Not horrible at all. Just a wistful "imagining" of a world where humankind were not violently divided by selfishness, self-centeredness, and illusory "differences" and beliefs.

So you think Lennon is just saying "Can't we all just get along?" Look, Lennon isn't shy about what he wants (and, no, it's not just what he "imagines"). He wants no countries, no possessions, no religion -- heck, no God. IOW, he wants a world state (how else do you get rid of countries?), religion to vanish, "possessions" to vanish (what, if I make something with my own hands it goes into the vast crockpot of "all the people sharing all the world"? Nothing I make, even if it be a sculpture made out of a handful of twigs, is ever to be "mine," but always and forever "ours"?) He wants "all the people" to be not merely equal, but identical. No one is to be above anyone; no one is to be below anyone; where you live is utterly immaterial to anything; the government (there's still government, don't ya think?) is exactly the same everywhere you go; and this whole dystopian monstrosity is to be thought of as Heaven, even though we have just been instructed that Heaven doesn't exist.

And "You may say I'm a dreamer, but I'm not the only one/I hope some day you'll join us, and then the world will live as one." All too literal, that. The person above who said that this is Oceania is right. Really, if Lennon were advocating that we all be considerate and kind to one another, why not say so? Why conflate "religion" with "selfishness"? Why conflate "love of one's home" with "selfishness"? Why conflate "This is a thing I made; it belongs to me" with "selfishness"?

Lennon wants a world where everyone is exactly the same as anyone else, and therefore there's no need for such things as Gods and possessions and countries and the like; we are all interchangeable dots on a very large board. It's the most hateful vision I have ever heard that isn't literally, nakedly dystopian.

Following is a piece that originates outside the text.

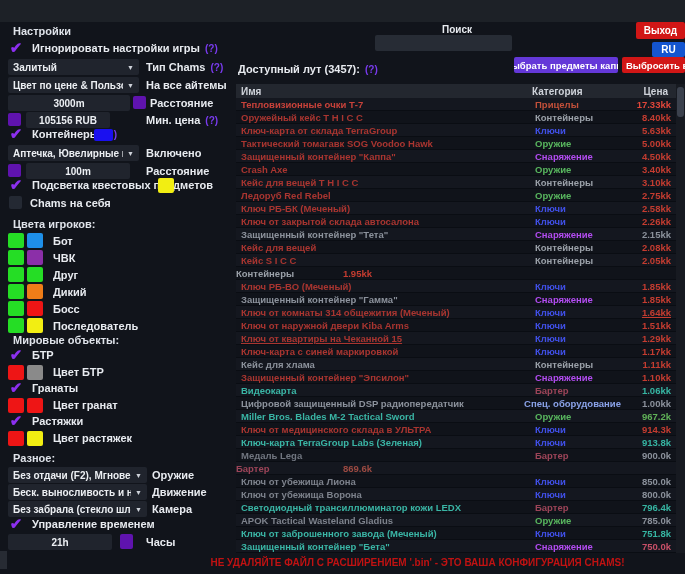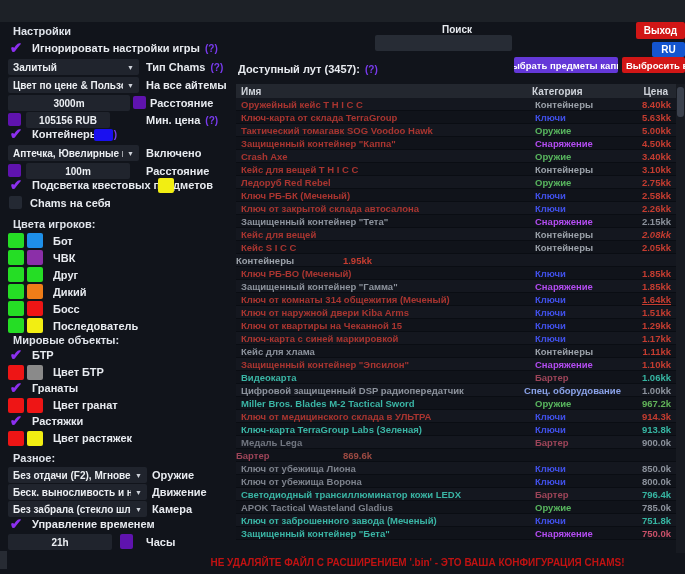"Тепловизионные очки Т-7" div.trow { html: none -> <div> <span>Тепловизионные очки Т-7</span> <span>Прицелы</span> <span>17.33kk</span> </div> }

Is it the worst song ever written? Possibly not. "We Are the World" comes pretty close; so does "Little Boxes." But for my money, it takes the prize.

Michelle Dulak Thomson said...

Robert Cook,

I ought to add that the closest actual analogue to the world of "Imagine" I know is B. F. Skinner's Walden Two. But Skinner didn't propose subjecting the entire planet to his experiment. His work does, though, give one an idea of how much "re-education" of the people subjected to such a scheme the enterprise would require.

Anonymous said...

Joe Smith - "It's schlock wrapped in garbage, smeared with shit, and covered in treacle."
Joe, stop mincing words. Don't hold back. Tell us what you really think.

Tim (the mask wearer)in Vermont. Study after study say 85% of covid positive tests are from people who say they always wear masks. They also constantly touch their face to adjust their mask. Constantly. Always. A lot. Aerosol transmission is not the only form of transmission. A virus will take hand to face transmission. It's not like a virus cares.
I'm neutral on this. I don't wear a mask. I haven't worn a mask. I don't make fun of those who wear a mask. From now on, for the rest of my life, I expect to see people wearing a mask during flu season. The hypochondriacs and drama queens. I'm ok with that.

Mock -The only way to healing as a nation is through Christ. Seriously.
Can't argue with that.

Robert Cook said...

I see some persist in their paranoiac readings of an anodyne pop song. Well, there’s no talking to crazies.